Bad Things (Tristan & Danika, #1)(71)



The all male crew was quick to obey.

I sent her a sidelong glance. “I knew you had your own show, but I didn’t realize that reality stars directed the crew.”

“That’s not the norm,” the one camera guy still on us muttered.

Frankie just grinned and shrugged. “They did it, didn’t they? They’ll thank me later.” She looked at the camera guy. “Tell the truth, Rodney. Have I ever steered you wrong?”

“That you haven’t.”

“See. If you know what you’re doing, people listen to you, whether it’s your job to boss them or not. I’m just trying to get the best footage possible. They know it, so they listen to me.”

I laughed, because though I wouldn’t have thought of it, she had a point, because they hadn’t hesitated to follow her orders.

“I’ve found that often the quality you see in successful people is knowing when to take the initiative, and being quick about it. I’ve never sat around, waiting for someone to tell me to take charge. I just do it.”

I considered that, filing it away. I wanted badly to become successful in life, at something. I doubted there was anyone who’d grown up in my kind of chaos that didn’t.

The dim lights suddenly went dark, the camera’s light all that was visible for a long, pregnant pause. The crowd went quiet.

“Dim that light, Rodney!” Frankie said in a loud whisper. “We don’t want to take attention away from the show.”

Proving her words yet again, the camera’s light dimmed.

A spotlight shone onto the stage, illuminating a scantily clad girl with hot pink hair.

My nose wrinkled. “Is she in the band?” I asked Frankie.

“Nope.

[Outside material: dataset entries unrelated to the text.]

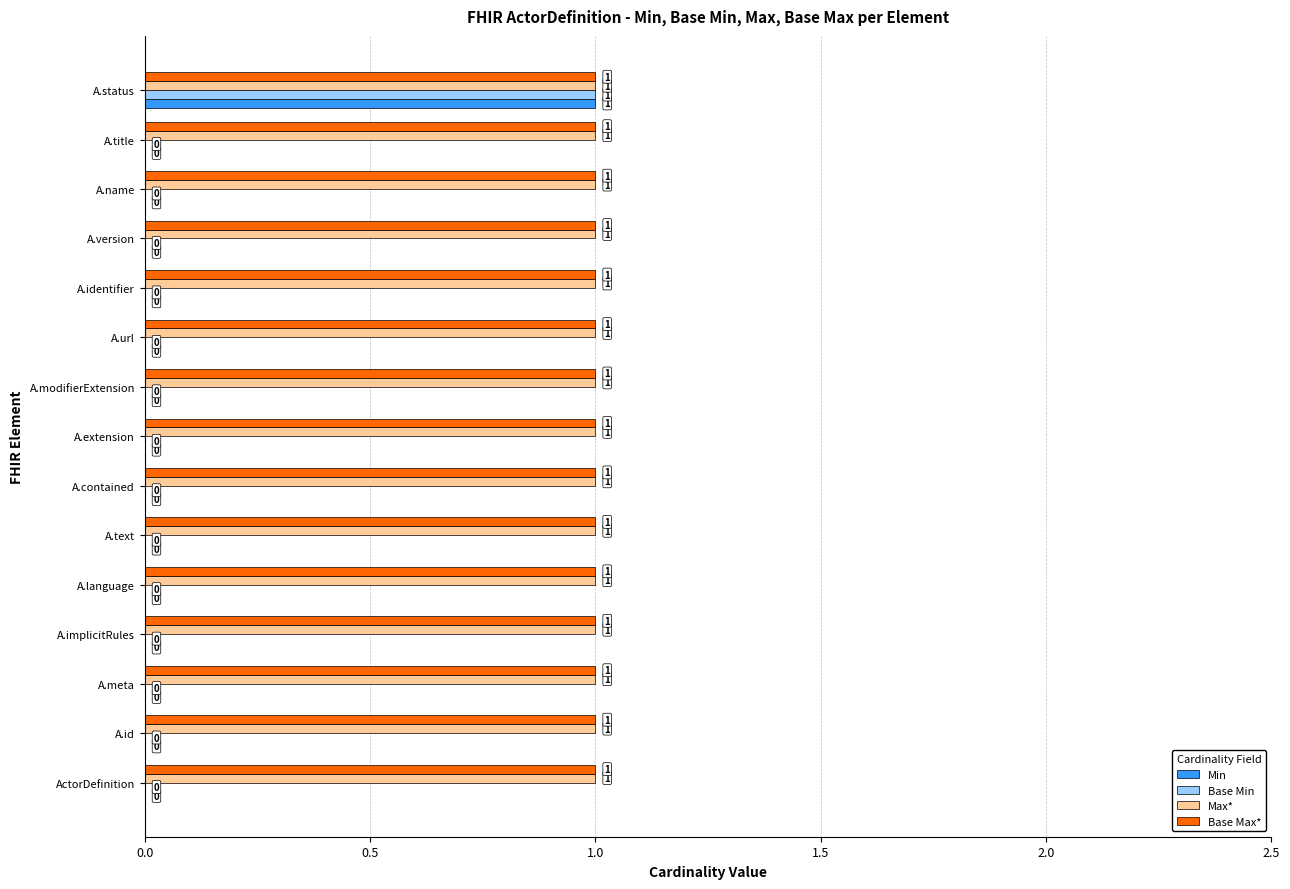

The value of Base Min at A.name is 0. True or false?

True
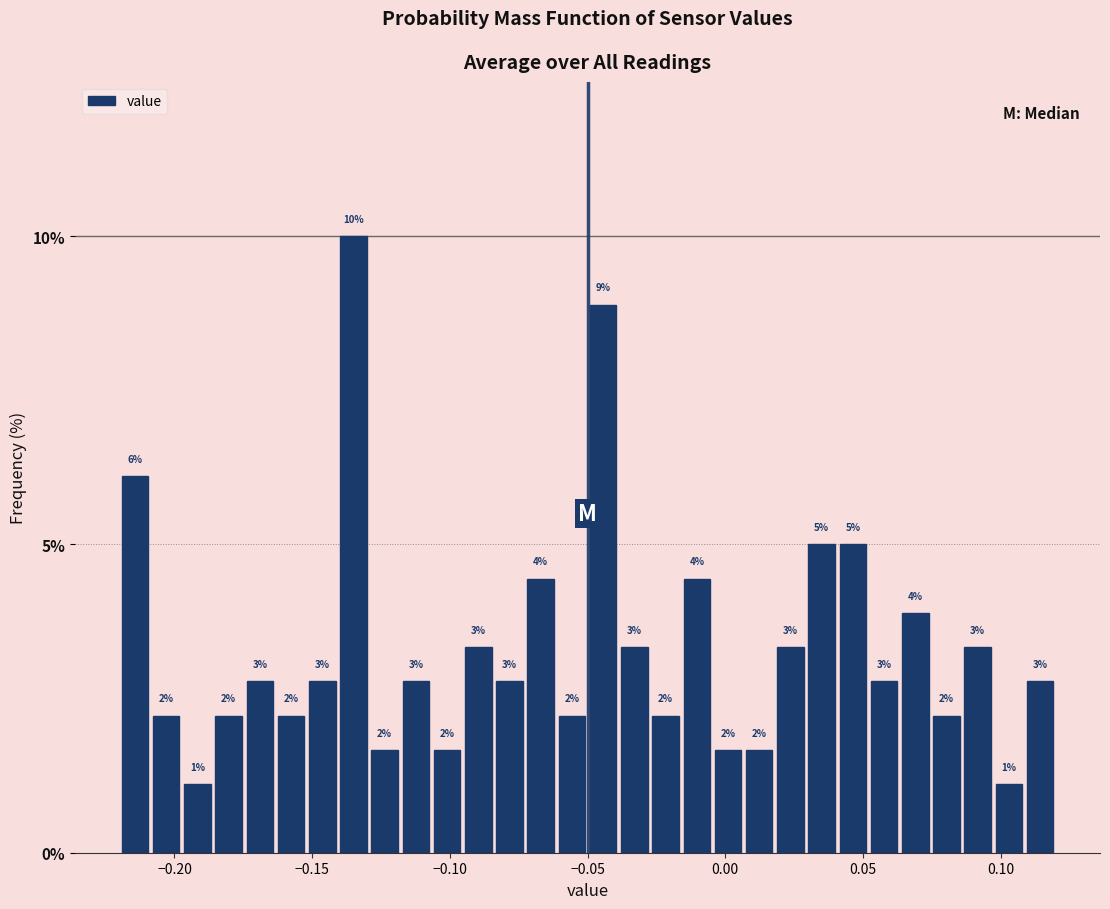

Around what value on the x-axis is the tallest bar? Give the approximate position of its centre, as read against the axis.

-0.135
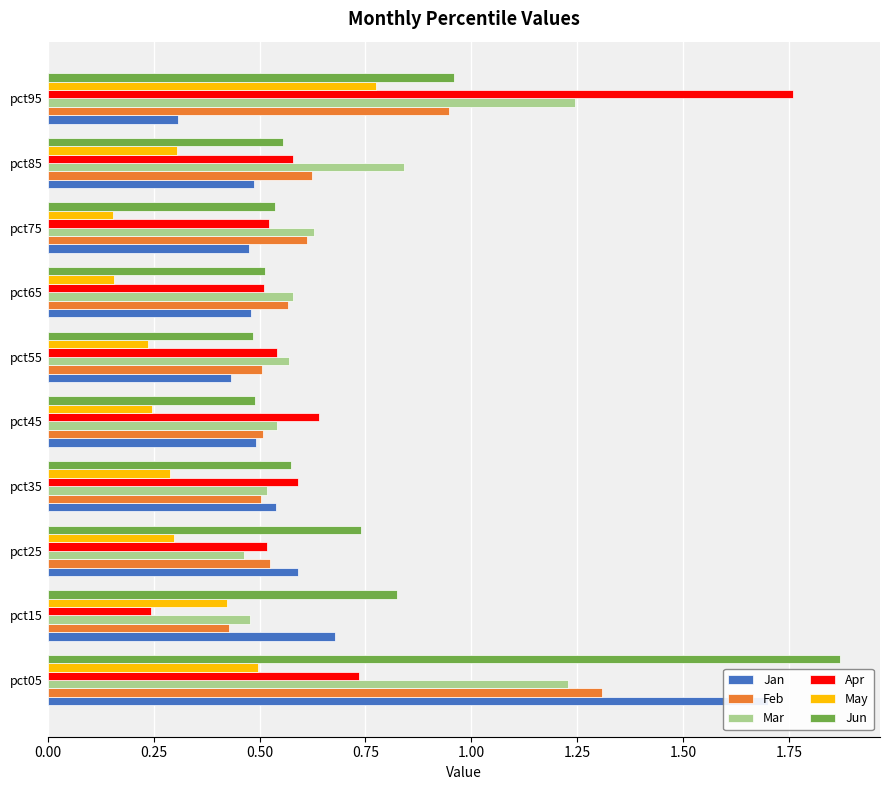

The Jun series shows 0.1 at 1.50. True or false?

False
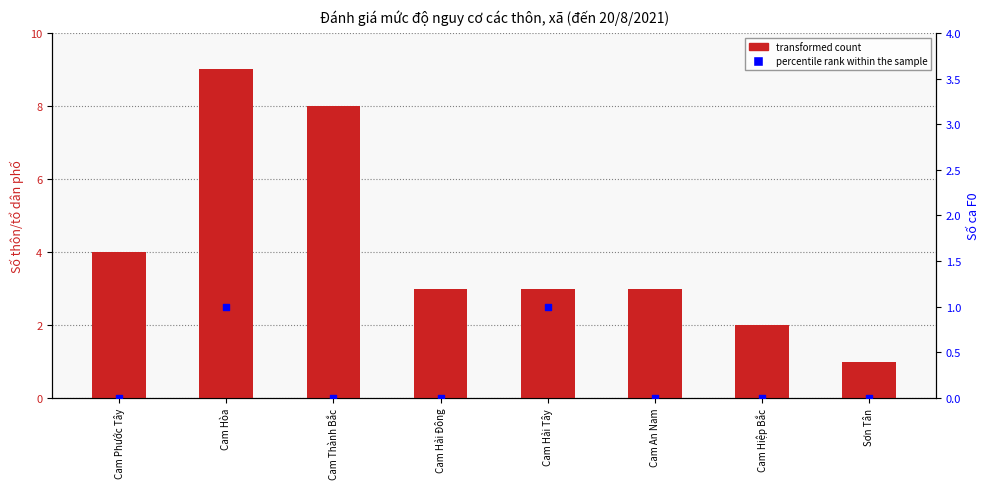

Which series has the largest total across all categories?

transformed count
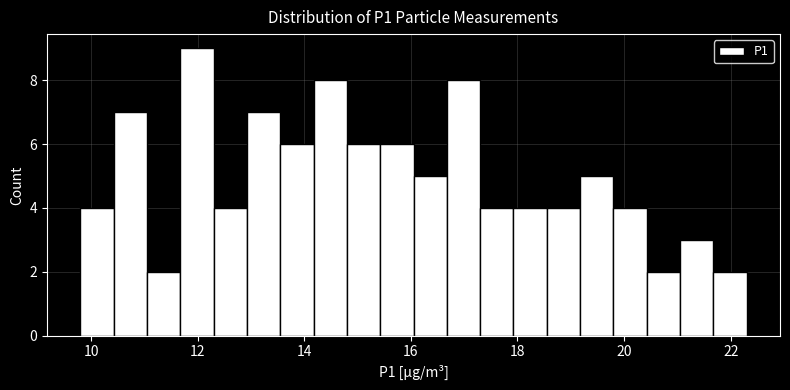

Around what value on the x-axis is the tallest bar? Give the approximate position of its centre, as read against the axis.

12.0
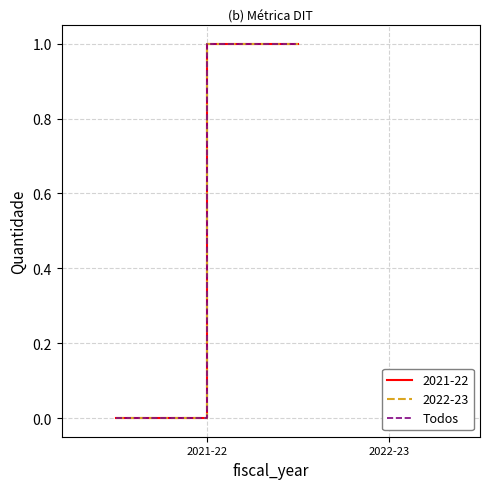

True or false: the data has more than 1 interior local peaks.

False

She must be the opener. The guys must be hooking her up, because I’ve never seen her before.”

More lights went on the stage, illuminating the rocker chick’s band. She started belting out a screaming rendition of some old metal song that I kind of recognized, though I couldn’t have named it. I liked metal, but this wasn’t good metal.

“Is this the kind of music they play?” I asked into Frankie’s ear. It wasn’t what I’d been expecting, at all.

She shook her head, swaying to the ear-splitting noise. “Not at all. She must be f*cking one of them, because she is not a good opener for their brand of rock.”

That made me feel slightly ill.

She grimaced. “I’m sorry. That was insensitive. It just slipped out.”

I shook my head that it was fine. She was probably right.

The hot pink haired chick sang three very similar songs before ending the set. I had the thought that I wasn’t enjoying myself. This had been a bad idea.

The lights dimmed again, and I felt sick to my stomach as we waited for the band to come on stage.

Tristan walked on last, though he wasn’t dramatic about it. He simply filed on after the others, taking his place at the front with utter confidence.

The spotlight hit him, and he grinned at the crowd. They cheered loudly, the women’s screams markedly louder. And that was before he even sang a note.

When a hard drumbeat started, the guitars bled in, and he actually began to sing, the crowd went wild.

Watching him like that on stage was like seeing the puzzle pieces all shifting into place. He was perfect up there, and it wasn’t any one thing that made him that way. It was everything about him; the proud posture of his broad shoulders, his confident smirk. He’d been my buddy, and then my lover, but watching him onstage made me see just how powerful he was, what a force of nature his very presence was. Part of me loved it, loved him like this, in his element, and part of me hated it. It was terrifying, because deep down I knew that you could never hold onto a man like this. He would become too big to live a normal life. It seemed inevitable.

His voice was deeply melodic, the song almost romantic, and the emotion in his voice matched the lyrics, which floored me. I’d never seen that side of him. The idea that he had that in him, but I’d never seen it, left a pretty deep wound in me, and it began to sink in that he really only saw me as a friend. He wanted me, yes, or at least he had before our falling out, but not like I needed him to, not like I wanted him. If I’d kidded myself for a moment that my feelings weren’t one sided, those hopes were dashed as he poured his soul into the song.

I’d fallen for him, but he just hadn’t fallen for me. Seeing him up there, getting clued in to all of the pieces of his puzzle, it hit me like a truck. We hadn’t just had a fight. He hadn’t just left because he was angry.

He wasn’t in love with me.

Growing up as I had, especially in my teenage years, had always made me feel a little lost. And I felt that now. Just lost. Who was I? Who was somebody like me even supposed to be? Nobody loved me. It didn’t feel like anyone ever had. So where did that leave me? Going in circles, I thought. Looking for the wrong things in the wrong people. That’s where I was. I wondered if somebody ever fell for me, like really fell, the way I did, if I would even know it. I only seemed to have guys that couldn’t give a damn on my radar.

Still, I couldn’t help but be happy for him, that he had something like this, something so big and special to show the world.





CHAPTER TWENTY-EIGHT





I’d gotten my strange wave of melancholy in hand by the second song in their set, which thankfully, wasn’t another love song.